Of course, one of Mendelssohn’s great claims to fame is his revival of J. S. Bach’s St. Matthew Passion, and of interest in Bach’s music in general.  Mendelssohn was obviously influenced by Bach’s music.  Like Bach, Mendelssohn knew that whatever events occur on the surface of a piece of tonal music, however catchy, unusual, or seemingly capricious they may be, need to be grounded and united in driving toward goals.  In chapter one of his magnum opus, Der Freie Satz, Heinrich Schenker says “Without a goal, there can be no content.”  And like Bach, Mendelssohn knew how to arrange a logical sequence of goals.  His harmonies never appear completely unjustified, although, again like Bach (and all great composers), the element of surprise – where appropriate – is retained.  Indeed, one of the skills that sets the master apart from the dilettante is the ability to at once flout and satisfy the listener’s expectations.  A surprising event on the surface can and should be able to be thoroughly explained and shown to meet logic’s demands in the background. 

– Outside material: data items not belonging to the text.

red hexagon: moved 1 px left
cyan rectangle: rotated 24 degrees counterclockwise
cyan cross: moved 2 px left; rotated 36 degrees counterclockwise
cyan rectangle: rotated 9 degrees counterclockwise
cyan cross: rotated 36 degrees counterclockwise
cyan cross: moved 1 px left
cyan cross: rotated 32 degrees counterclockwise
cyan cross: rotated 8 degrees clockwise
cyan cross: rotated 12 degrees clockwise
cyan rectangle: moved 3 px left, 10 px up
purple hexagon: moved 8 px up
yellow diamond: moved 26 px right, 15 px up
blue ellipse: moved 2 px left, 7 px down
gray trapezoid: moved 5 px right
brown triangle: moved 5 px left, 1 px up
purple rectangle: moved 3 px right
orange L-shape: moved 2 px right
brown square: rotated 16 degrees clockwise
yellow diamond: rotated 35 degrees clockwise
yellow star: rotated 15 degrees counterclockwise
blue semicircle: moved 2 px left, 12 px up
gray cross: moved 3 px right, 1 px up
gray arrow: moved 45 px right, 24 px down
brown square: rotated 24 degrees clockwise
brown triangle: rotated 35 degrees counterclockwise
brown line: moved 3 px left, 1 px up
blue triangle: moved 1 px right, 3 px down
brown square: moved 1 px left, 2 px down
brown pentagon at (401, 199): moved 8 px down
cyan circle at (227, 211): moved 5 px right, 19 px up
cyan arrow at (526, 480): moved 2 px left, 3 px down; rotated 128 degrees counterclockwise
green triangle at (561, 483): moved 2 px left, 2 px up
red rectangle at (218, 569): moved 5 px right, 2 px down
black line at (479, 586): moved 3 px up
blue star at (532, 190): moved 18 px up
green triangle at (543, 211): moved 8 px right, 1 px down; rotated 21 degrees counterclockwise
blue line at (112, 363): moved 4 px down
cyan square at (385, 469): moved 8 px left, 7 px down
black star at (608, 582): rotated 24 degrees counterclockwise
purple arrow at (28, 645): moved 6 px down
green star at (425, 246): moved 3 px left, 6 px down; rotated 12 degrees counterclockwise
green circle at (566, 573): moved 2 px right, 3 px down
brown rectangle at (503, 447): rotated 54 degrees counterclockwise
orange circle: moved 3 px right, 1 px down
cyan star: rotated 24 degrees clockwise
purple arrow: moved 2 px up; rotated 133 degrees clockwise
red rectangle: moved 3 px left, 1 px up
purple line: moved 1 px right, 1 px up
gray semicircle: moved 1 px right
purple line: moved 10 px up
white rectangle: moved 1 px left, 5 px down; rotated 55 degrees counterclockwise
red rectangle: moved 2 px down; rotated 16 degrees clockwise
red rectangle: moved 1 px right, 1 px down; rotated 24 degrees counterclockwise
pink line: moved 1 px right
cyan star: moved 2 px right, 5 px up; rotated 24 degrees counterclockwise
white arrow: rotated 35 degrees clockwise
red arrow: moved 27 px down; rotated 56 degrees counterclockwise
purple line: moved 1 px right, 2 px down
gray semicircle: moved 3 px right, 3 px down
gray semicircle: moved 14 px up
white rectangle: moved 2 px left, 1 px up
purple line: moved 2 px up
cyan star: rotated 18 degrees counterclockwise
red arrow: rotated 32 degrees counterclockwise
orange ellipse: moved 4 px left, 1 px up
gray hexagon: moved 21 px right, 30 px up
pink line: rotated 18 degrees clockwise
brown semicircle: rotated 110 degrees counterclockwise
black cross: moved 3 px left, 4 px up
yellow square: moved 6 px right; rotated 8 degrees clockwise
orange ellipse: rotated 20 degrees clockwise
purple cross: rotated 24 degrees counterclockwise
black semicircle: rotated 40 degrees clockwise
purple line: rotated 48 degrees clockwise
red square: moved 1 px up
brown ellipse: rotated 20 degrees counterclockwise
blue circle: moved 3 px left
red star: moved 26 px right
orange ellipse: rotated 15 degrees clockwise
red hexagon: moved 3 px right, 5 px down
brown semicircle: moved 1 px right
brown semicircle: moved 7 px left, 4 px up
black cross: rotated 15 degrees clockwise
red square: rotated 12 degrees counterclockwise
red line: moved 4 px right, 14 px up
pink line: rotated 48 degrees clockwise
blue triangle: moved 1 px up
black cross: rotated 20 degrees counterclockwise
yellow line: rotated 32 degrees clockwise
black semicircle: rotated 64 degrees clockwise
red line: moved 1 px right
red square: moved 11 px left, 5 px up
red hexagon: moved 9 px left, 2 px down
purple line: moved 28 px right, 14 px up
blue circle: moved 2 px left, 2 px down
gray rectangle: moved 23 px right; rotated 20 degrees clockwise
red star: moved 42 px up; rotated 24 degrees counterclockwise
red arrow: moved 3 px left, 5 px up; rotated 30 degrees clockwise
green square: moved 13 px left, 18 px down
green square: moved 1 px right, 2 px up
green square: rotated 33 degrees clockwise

Schenker has this to say about superficial complexity: “A firmly established linear progression can withstand even the most discordant friction of voices as they move contrapuntally.”  Schenker is often accused of un-artistic reductionism, but I’d reduce the idea contained in that statement even further and say that a firmly established scale-step can withstand that same friction.  The point is that as long as the composer takes care to create the individual voices so that they work toward a common, perceptible and intentional* goal (or harmonic expression), there is actually a great deal of freedom with which those voices can move and “bump into each other.”  One can see this in the works of Bach especially, when a certain vertical simultaneity of tones appears to defy classification as a chord.  This is because it does defy classification as a chord.  Such phenomena are better understood as artifacts of counterpoint – discordant friction. 

If I were to make one criticism of Mendelssohn’s writing, it would be that his counterpoint can be a little too “on-the-nose,” so to speak.  It often expresses harmony a little too squarely; the voices are often a bit too co-operative, and lose some  of their sense of individuality.  Sometimes I wish there were more of that “discordant friction” of which Schenker spoke, and of which Bach was a consummate master.  Bach’s counterpoint often blurs the line between what would be, in a lesser talent’s hands, obviously discrete harmonies.  This way of writing creates, perhaps counter-intuitively, a more coherent, tightly knit structure.  These overlapping and interlocking discords and resolutions serve to create a sort of fascia that really holds the piece together.  Music that proceeds in clearly demarcated “chunks” of harmony hangs together much more loosely.  One can almost “see” through the holes between the harmonies.  The “non-square” kind of writing I’ve been flogging here does appear in Mendelssohn’s music from time to time, I just wish it were more often.

*There is a lot of music out there that only superficially mimics the processes of the masters.  Sometimes one comes across a passage in such a piece that seems to arrive at a “goal,” but it is clear from the surrounding mess that the “goal” was only accidentally stumbled upon, as when a fairly new piano student tries several things out on the keyboard until finally (and not due to any real forethought) they strike upon something pleasing: “Oh! That sounds good!”